简体   繁体   English

Spark 2与Hive MetaStore的连接

[英]Spark 2 connection to Hive MetaStore

FOr the last 3 weeks, I am trying to connect to the hive metaStore remotely from my machine. 在过去的3周中,我尝试从计算机远程连接到配置单元metaStore。

I have all the configuration files : 我有所有的配置文件:

  • hive-site 蜂巢现场
  • and the configuration to the hdfs 以及hdfs的配置

I have already managed to use files from the hdfs, so it works. 我已经设法使用了hdfs中的文件,因此可以正常工作。

I think I have all the jars for the spark->hive connection 我想我有所有用于spark-> hive连接的jar

the code I wrote is the following one : 我编写的代码如下:

import org.apache.spark.sql.Row

import org.apache.spark.sql.SparkSession

val warehouseLocation = "/user/hive/warehouse"


val spark = SparkSession
  .builder()
  .appName("SparkHiveExample")
  .config("spark.sql.warehouse.dir", warehouseLocation)
  .enableHiveSupport()
  .getOrCreate()

It throws this exception : 它抛出此异常:

Unable to instantiate SparkSession with Hive support because hive classes are not found. at org.apache.sql.SparkSession$builder.enableHiveSupport

what jar am I missing ? 我想念什么罐子?

Observations 意见

If I don't use enablehiveSupport(), then it works. 如果我不使用enablehiveSupport(),那么它将起作用。

But then I get the next exception, 但是我得到了下一个例外,

could not initialize class org.apach.spark.rdd.RDDOperationScope

I am not sure, but this is happening may be because you forget to export HIVE_HOME on Hive installation. 我不确定,但是发生这种情况可能是因为您忘记了在Hive安装中export HIVE_HOME So SparkSession is unable to find where to look for hive classes. 因此, SparkSession无法找到在哪里寻找配置单元类。 As a result you also need to edit your bash_profile. 因此,您还需要编辑bash_profile。

nano ~/.bash_profile

Add the following lines to your bash_profile 将以下行添加到您的bash_profile中

export HIVE_HOME=/usr/local/hive
export PATH=$PATH:$HIVE_HOME/bin

Save this file and then 保存此文件,然后

source ~/.bash_profile

After this try to run your code. 之后,尝试运行您的代码。 May this can solve your problem. 也许这可以解决您的问题。

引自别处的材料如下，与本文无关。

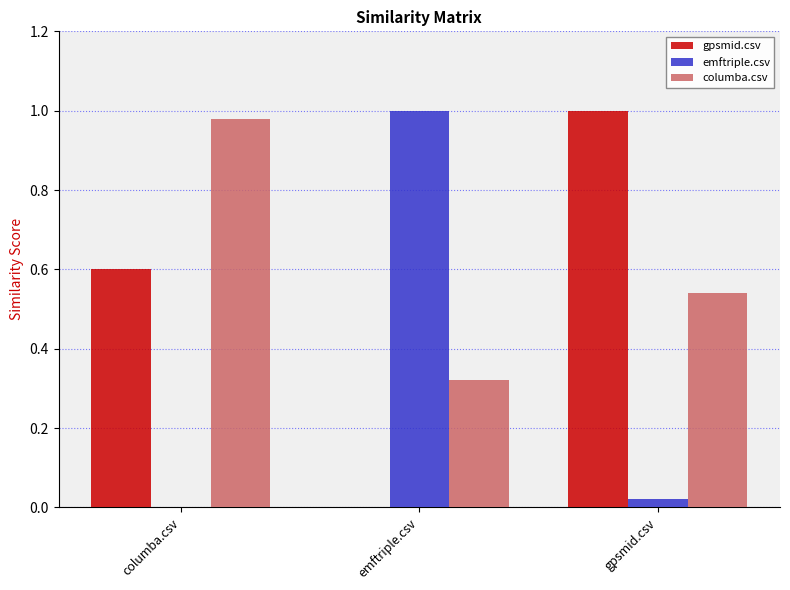

At which label does columba.csv reach its peak?

columba.csv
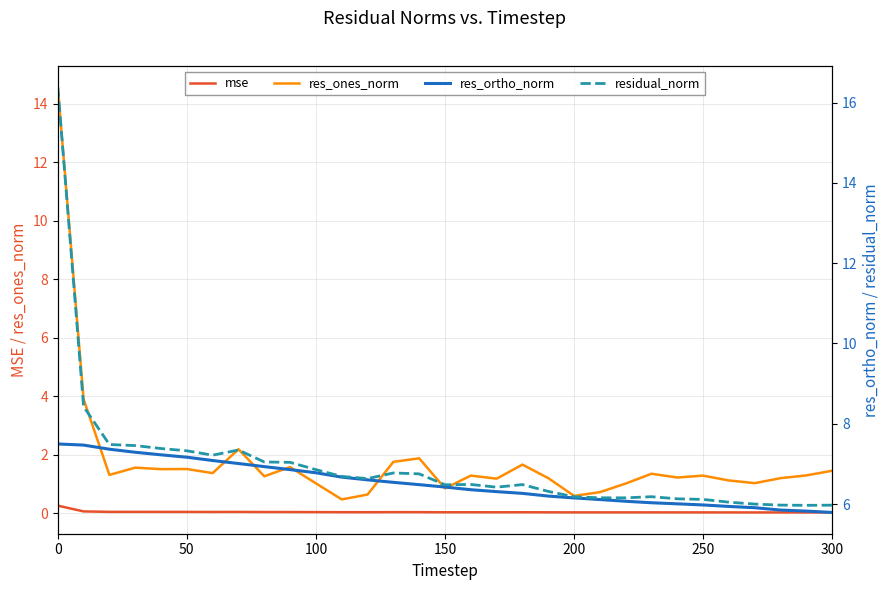

List the series in order of their peak value, highest first.

residual_norm, res_ones_norm, res_ortho_norm, mse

I had done this in the past and it was not very straightforward unfortunately. 我过去曾经这样做过,不幸的是,这并不是很简单。 I created a custom distribution of spark with hive using the command 我使用以下命令使用hive创建了一个自定义的spark分发

./make-distribution.sh --name my-spark-dist --tgz  -Phadoop-2.6 -Phive -Phive-thriftserver -Pyarn 

I used the client config for Hive hive-site.xml, core-site.xml and hdfs-site.xml pointing to the remote hive and hdfs and had to change firewall config to allow connection to the thrift server port. 我将Hive的客户端配置hive-site.xml,core-site.xml和hdfs-site.xml指向远程hive和hdfs,并且不得不更改防火墙配置以允许连接到节俭服务器端口。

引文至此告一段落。